Amos calls out with warnings to a community that hates “justice for all” because they love “just all for me.” They are willing to oppress, abuse, and harm anyone as long as it means gain for themselves, and they will silence anyone who tells them differently.
In ancient cities, the older men of the city often spent much of their day seated at the city gates to observe the comings and goings of the people. From this vantage point, they served as judges in the city. People brought their disagreements and grievances to them in hopes that their wisdom would render a just judgment.
Yet… Amos says that many in the community hate those old men specifically because they speak the truth and reprove them for their abuse of others.
This is a massive sign that cruciform community is breaking down and that people are no longer sacrificing themselves for others, but rather sacrificing others for themselves… the community hates correction.

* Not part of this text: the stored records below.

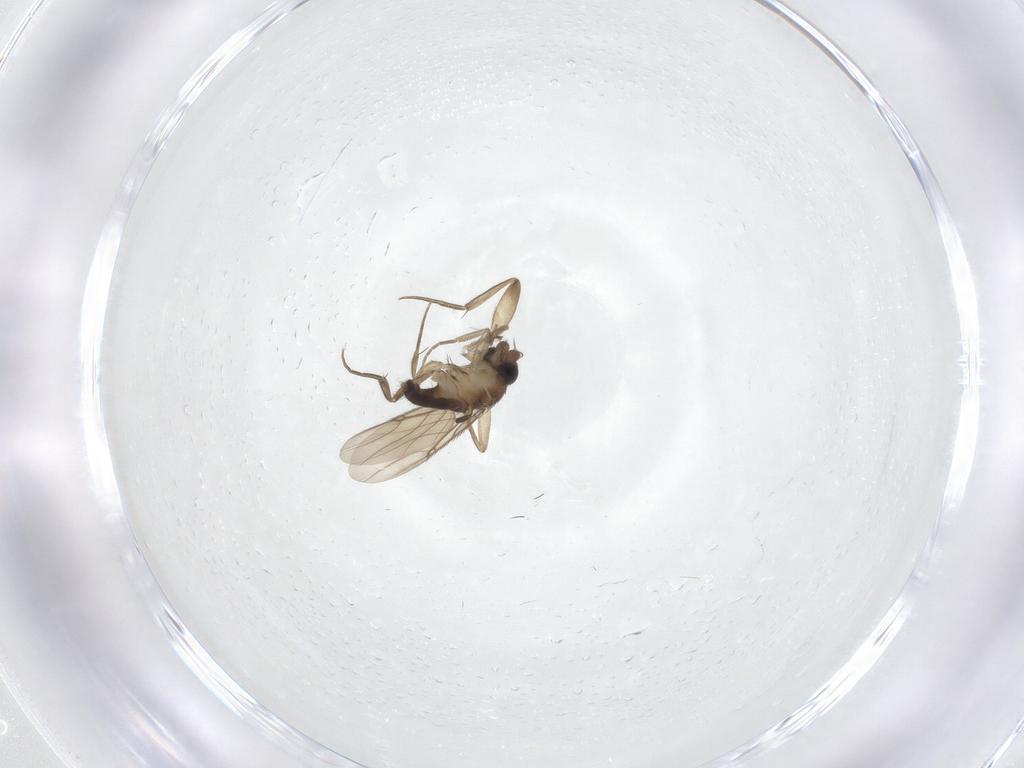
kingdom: Animalia
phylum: Arthropoda
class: Insecta
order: Diptera
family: Phoridae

The despising of wisdom, accountability, and correction is evidence that we consider ourselves our own supreme judges. We are unwilling to hear correction because we believe that we are always correct.

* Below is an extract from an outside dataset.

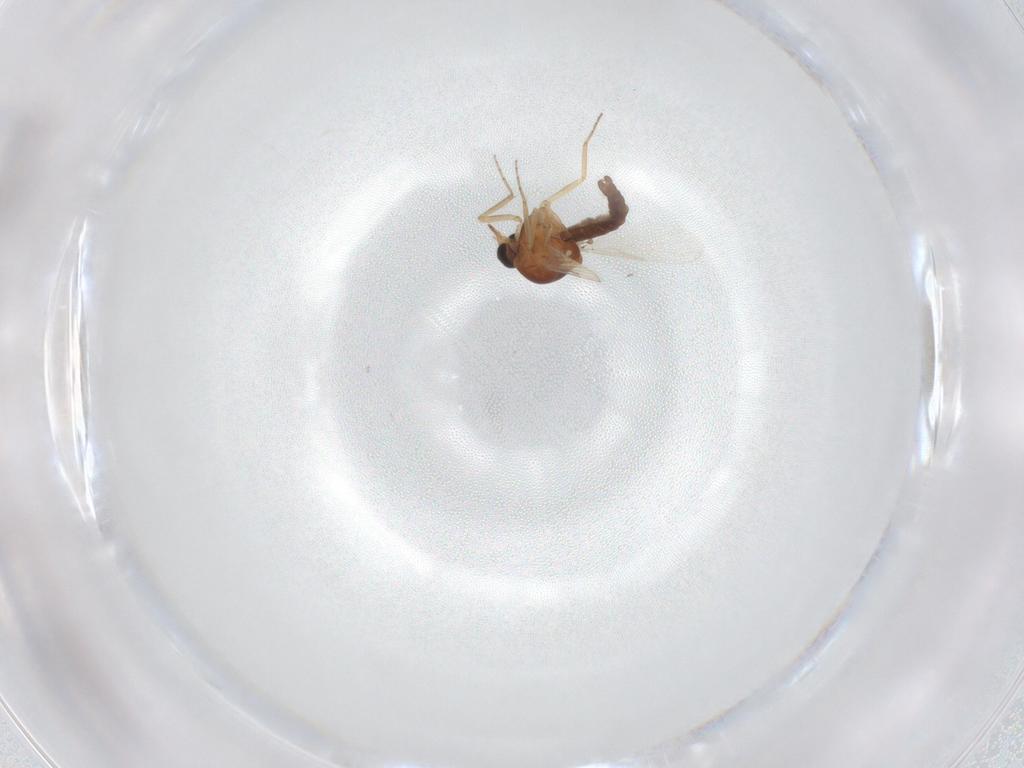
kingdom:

The warning from Amos is that even if we reject the justice of a wise community, justice will ultimately be served by an all-wise God. These people may find success in oppressing others so that they can build fine houses and plant great vineyards, but they won’t get to live in their mansions and drink their wine. In other words, even if they get their way for a little while, they will ultimately lose everything. Justice will be done… and the things they thought would bring them lasting satisfaction will pass away, and they will find themselves not in community with the only one who truly satisfies forever… God.

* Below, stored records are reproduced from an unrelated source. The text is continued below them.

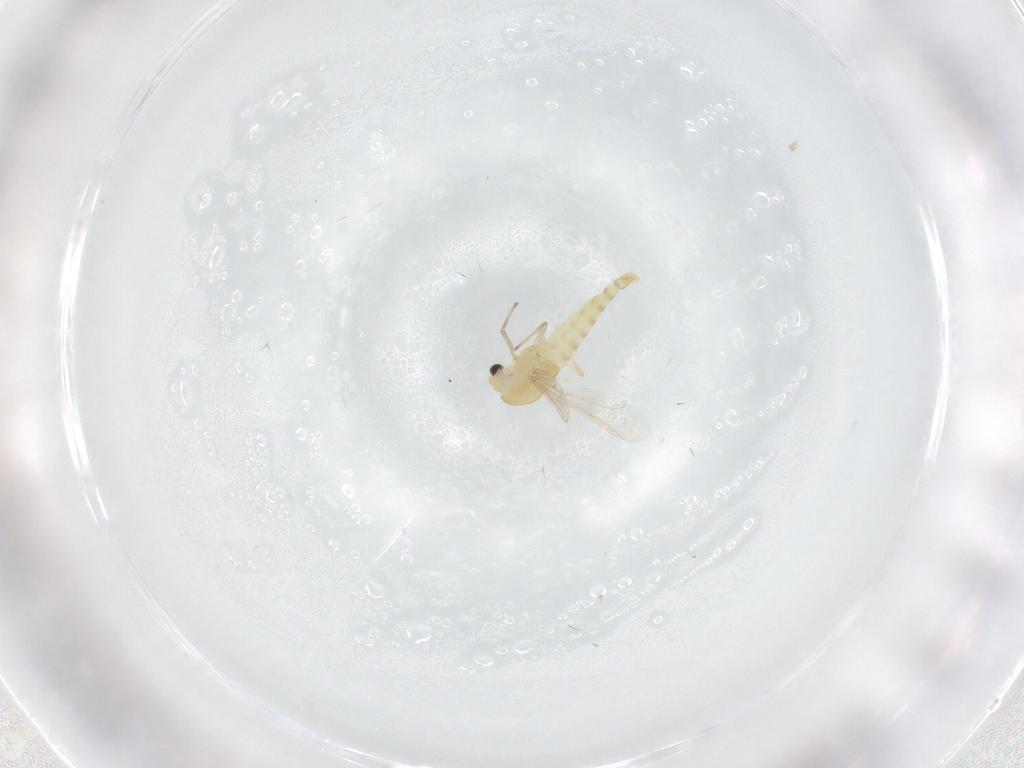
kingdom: Animalia
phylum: Arthropoda
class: Insecta
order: Diptera
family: Chironomidae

The question we need to ask ourselves is how do we receive correction from our community? Do we love the faithful wounds of a friend, leader, or church who are after our eternal good? Or, do we reject all correction because we believe that we are always correct?
Correction in community is a gracious gift from God that teaches all of us how to live cruciform lives where we give up sacrificing others for the good of ourselves, and become a people who sacrifice ourselves for the good of others.